The drive is not making any clicking noise, so that is a good sign, but the S.M.A.R.T. (Self-Monitoring, Analysis, and Reporting Technology) data is showing a lot of errors all of a sudden. It all started when I noticed a drop in transfer rate when I was copying files from my laptop to the media center drive. I immediate ran
smartctl -d sat -A /dev/sda and got this report –
=== START OF READ SMART DATA SECTION === SMART Attributes Data Structure revision number: 10 Vendor Specific SMART Attributes with Thresholds: ID# ATTRIBUTE_NAME FLAG VALUE WORST THRESH TYPE UPDATED WHEN_FAILED RAW_VALUE 1 Raw_Read_Error_Rate 0x000f 082 064 006 Pre-fail Always - 157994840 3 Spin_Up_Time 0x0003 093 092 000 Pre-fail Always - 0 4 Start_Stop_Count 0x0032 100 100 020 Old_age Always - 84 5 Reallocated_Sector_Ct 0x0033 100 100 010 Pre-fail Always - 0 7 Seek_Error_Rate 0x000f 082 060 045 Pre-fail Always - 147834287 9 Power_On_Hours 0x0032 084 084 000 Old_age Always - 14048 (116 115 0) 10 Spin_Retry_Count 0x0013 100 100 097 Pre-fail Always - 0 12 Power_Cycle_Count 0x0032 100 100 020 Old_age Always - 84 183 Runtime_Bad_Block 0x0032 100 100 000 Old_age Always - 0 184 End-to-End_Error 0x0032 100 100 099 Old_age Always - 0 187 Reported_Uncorrect 0x0032 100 100 000 Old_age Always - 0 188 Command_Timeout 0x0032 100 100 000 Old_age Always - 1 189 High_Fly_Writes 0x003a 100 100 000 Old_age Always - 0 190 Airflow_Temperature_Cel 0x0022 053 045 040 Old_age Always - 47 (Min/Max 46/48) 191 G-Sense_Error_Rate 0x0032 100 100 000 Old_age Always - 0 192 Power-Off_Retract_Count 0x0032 100 100 000 Old_age Always - 118 193 Load_Cycle_Count 0x0032 095 095 000 Old_age Always - 10241 194 Temperature_Celsius 0x0022 047 055 000 Old_age Always - 47 (0 23 0 0 0) 195 Hardware_ECC_Recovered 0x001a 082 064 000 Old_age Always - 157994840 197 Current_Pending_Sector 0x0012 100 100 000 Old_age Always - 0 198 Offline_Uncorrectable 0x0010 100 100 000 Old_age Offline - 0 199 UDMA_CRC_Error_Count 0x003e 200 200 000 Old_age Always - 0 240 Head_Flying_Hours 0x0000 100 253 000 Old_age Offline - 10023 (58 57 0) 241 Total_LBAs_Written 0x0000 100 253 000 Old_age Offline - 28623651524 242 Total_LBAs_Read 0x0000 100 253 000 Old_age Offline - 29879414367
You will notice a lot of
Raw_Read_Error_Rate errors which are compensated by
Hardware_ECC_Recovered. It seems like some data corruption is happening and the data is being error corrected. So far there has been no loss of data, just that the drive read speed is sometimes 1 MB/s and at other times it is 100 MB/s. You will also notice a high
Seek_Error_Rate but not many
Reallocated_Sector_Ct. Either way, I know it is heading towards disaster. If any of you encountered such a problem, please let me know. If all else fails, I will have to fork out Rs. 16,000 to buy a new drive unfortunately :(.
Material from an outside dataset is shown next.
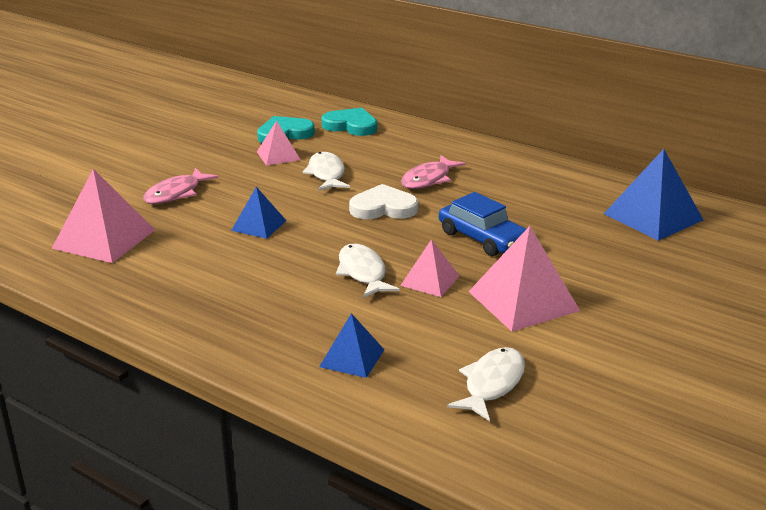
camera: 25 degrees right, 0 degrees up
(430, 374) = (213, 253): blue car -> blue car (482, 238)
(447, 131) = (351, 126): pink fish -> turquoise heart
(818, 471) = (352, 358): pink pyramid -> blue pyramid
It turns out the slowness in the drive is related to my hard drive being based on SMR (Shingled magnetic recording) technology. After watching a video on the performance spectrum of SMR drives, I figured out that it is best to limit the transfer rate of data to allow the drive to do its shingling (if you can call it that). So now when I transferred data into the drive I used
rsync to limit the transfer rate to 20 MBps. I guess I could try something higher like 40 MBps but I wanted to play it safe for now.
I checked the disk completely with
sudo badblocks -b 4096 -wsv /dev/sda which did not report any errors. Then I restored all the data from my backup to my primary and it seems to be working fine. Will report back if I see something alarming. I continue to see high
Raw_Read_Error_Rate but it is being countered by an equal and exact number of
Hardware_ECC_Recovered. The important thing to note is that
Reallocated_Sector_Ct is still zero.